All standard distributions are available in R with a systematic convention for function names. Each distribution has an R name, like the normal distribution with R name norm. If we want to compute the value of the density for the normal distribution, the R function is called dnorm. For other distributions we just put a d in front of the R name of the distribution as in dgamma, dpois, dbeta etc.

dnorm(0.5)
## [1] 0.3521
exp(-0.5^2/2)/sqrt(2 * pi)
## [1] 0.3521
curve(dnorm, -4, 4, ylab = "Density", main = "The density for the normal distribution")

plot of chunk normal

We can also get the computer to generate samples from a given distribution. For the normal distribution this is done using the rnorm function.
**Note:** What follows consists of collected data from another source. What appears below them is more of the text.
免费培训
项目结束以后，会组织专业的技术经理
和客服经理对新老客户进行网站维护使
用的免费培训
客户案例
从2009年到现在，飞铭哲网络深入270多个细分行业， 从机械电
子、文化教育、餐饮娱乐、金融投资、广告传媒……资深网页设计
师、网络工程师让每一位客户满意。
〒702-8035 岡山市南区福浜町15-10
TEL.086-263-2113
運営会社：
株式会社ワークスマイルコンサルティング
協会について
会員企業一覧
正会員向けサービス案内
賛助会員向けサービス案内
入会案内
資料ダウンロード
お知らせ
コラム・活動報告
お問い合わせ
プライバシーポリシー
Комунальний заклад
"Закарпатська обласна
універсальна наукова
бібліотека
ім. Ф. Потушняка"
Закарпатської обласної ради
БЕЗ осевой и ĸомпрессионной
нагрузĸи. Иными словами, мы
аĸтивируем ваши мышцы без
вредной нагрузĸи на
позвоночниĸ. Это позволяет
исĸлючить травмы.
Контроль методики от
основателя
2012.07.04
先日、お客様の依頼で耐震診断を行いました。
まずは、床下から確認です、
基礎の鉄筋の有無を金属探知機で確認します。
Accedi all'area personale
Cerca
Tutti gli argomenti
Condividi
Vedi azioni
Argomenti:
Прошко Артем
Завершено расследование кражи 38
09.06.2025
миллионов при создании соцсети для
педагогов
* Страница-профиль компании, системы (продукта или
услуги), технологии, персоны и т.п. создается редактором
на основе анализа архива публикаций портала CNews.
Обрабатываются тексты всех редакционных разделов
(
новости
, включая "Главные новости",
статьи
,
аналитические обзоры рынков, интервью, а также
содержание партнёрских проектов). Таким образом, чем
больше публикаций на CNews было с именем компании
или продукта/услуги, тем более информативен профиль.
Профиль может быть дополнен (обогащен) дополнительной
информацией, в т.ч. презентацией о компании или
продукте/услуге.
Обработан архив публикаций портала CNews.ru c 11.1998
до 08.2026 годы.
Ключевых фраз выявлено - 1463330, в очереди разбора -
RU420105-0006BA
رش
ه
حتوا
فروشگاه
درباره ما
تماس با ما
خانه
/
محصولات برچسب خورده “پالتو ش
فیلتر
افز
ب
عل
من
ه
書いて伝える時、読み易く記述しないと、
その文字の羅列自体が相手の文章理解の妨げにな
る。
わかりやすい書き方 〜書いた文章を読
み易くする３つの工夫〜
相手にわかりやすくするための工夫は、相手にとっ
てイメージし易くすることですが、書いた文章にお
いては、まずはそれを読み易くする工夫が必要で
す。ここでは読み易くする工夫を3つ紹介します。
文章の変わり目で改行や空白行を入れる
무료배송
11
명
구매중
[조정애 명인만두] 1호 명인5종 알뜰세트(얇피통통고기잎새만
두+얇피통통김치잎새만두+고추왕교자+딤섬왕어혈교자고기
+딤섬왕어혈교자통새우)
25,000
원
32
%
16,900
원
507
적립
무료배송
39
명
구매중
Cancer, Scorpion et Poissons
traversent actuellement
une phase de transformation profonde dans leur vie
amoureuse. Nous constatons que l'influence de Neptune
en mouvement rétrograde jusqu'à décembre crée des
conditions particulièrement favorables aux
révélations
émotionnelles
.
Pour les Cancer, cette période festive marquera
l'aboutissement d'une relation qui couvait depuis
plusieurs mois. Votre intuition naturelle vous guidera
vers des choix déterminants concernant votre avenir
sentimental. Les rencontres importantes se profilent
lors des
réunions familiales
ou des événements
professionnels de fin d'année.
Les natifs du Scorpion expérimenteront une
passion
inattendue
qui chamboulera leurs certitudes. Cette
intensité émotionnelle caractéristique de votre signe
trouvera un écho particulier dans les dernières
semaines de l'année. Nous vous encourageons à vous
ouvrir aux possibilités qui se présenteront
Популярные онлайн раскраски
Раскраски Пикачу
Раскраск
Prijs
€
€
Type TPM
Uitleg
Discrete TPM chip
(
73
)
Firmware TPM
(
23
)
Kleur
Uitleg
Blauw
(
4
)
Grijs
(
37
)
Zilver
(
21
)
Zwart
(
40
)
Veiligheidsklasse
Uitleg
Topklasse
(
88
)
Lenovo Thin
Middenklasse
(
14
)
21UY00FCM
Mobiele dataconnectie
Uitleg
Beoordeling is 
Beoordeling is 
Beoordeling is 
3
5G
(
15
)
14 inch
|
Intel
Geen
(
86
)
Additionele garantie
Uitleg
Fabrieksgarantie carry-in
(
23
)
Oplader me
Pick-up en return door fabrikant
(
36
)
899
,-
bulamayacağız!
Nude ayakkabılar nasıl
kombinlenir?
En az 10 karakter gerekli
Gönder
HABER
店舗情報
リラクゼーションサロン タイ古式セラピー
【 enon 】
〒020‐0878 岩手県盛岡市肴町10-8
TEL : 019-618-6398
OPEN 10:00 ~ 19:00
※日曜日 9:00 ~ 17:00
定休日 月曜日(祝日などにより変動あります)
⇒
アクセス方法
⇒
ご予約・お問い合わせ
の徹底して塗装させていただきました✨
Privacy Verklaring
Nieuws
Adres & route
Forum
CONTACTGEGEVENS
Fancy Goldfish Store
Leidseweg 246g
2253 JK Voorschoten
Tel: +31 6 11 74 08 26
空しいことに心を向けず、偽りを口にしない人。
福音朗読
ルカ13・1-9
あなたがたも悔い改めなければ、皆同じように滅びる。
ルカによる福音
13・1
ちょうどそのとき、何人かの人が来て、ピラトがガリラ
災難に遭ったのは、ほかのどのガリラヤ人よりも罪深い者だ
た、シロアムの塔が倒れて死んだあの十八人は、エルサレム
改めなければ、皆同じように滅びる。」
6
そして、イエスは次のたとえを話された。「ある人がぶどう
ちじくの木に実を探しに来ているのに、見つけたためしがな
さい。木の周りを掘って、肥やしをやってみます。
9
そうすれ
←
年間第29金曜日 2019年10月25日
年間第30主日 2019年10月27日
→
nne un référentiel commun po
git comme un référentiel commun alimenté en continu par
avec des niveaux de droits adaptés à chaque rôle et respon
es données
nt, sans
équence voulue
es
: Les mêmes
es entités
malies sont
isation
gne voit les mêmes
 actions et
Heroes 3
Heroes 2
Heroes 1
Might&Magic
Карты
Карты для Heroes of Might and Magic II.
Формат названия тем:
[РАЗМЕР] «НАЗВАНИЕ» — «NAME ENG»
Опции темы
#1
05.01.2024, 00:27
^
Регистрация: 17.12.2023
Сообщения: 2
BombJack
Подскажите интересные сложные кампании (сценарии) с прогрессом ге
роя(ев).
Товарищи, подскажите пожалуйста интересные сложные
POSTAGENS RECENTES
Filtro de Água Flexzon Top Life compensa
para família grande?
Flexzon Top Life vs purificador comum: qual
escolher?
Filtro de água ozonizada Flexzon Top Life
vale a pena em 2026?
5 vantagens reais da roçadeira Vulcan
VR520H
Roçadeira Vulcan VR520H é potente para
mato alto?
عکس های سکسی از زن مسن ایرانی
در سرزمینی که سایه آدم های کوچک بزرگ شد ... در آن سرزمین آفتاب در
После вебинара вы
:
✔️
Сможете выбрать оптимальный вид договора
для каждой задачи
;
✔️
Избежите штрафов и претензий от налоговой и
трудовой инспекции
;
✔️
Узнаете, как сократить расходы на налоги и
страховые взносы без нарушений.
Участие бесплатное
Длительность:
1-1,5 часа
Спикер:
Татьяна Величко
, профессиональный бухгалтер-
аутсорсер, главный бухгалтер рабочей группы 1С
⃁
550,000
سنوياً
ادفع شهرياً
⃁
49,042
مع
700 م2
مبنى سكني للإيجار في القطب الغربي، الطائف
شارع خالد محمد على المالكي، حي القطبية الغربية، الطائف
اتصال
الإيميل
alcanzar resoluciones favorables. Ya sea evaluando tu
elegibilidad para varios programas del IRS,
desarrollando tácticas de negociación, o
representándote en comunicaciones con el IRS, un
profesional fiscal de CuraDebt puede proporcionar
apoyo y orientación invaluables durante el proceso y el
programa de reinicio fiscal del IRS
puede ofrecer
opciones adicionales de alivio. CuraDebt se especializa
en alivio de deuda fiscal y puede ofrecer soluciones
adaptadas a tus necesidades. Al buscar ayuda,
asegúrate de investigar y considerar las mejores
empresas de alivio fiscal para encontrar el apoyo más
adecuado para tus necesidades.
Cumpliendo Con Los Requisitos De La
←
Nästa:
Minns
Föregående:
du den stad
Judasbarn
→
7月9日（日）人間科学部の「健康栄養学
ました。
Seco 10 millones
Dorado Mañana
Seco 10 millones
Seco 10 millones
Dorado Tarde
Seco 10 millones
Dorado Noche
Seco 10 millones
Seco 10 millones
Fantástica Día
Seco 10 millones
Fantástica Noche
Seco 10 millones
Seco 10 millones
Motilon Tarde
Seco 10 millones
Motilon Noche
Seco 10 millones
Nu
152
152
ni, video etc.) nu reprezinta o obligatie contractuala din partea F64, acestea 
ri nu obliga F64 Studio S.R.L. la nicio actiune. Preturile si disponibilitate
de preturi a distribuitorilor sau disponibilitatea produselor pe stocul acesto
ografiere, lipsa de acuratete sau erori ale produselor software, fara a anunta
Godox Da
We generate 100 random variables from the normal distribution and compare the data to the theoretical density using a so-called kernel density estimate. This can be thought of as a smoothed histogram, and is generally preferable over a histogram.

x <- rnorm(100)
plot(density(x), xlim = c(-4, 4), ylim = c(0, 0.4), main = "Kernel density estimate")
rug(x)
curve(dnorm, -4, 4, add = TRUE, col = "red")

plot of chunk unnamed-chunk-1

The R functions take additional arguments like mean (the location parameter) and sd (the scale parameter) arguments, whose default values are 0 and 1, respectively.

The Weibull distribution has R name weibull and we can generate random Weibull distributed samples and compare to the density just as for the normal distribution. Note, however, that the Weibull distribution has a shape parameter, which is not given any default value, so it has to be specified.

x <- rweibull(100, shape = 10)
plot(density(x, from = 0), xlim = c(0, 1.5), ylim = c(0, 4), main = "Kernel density estimate")
rug(x)
curve(dweibull(x, shape = 10), 0, 1.5, add = TRUE, col = "red")

plot of chunk unnamed-chunk-2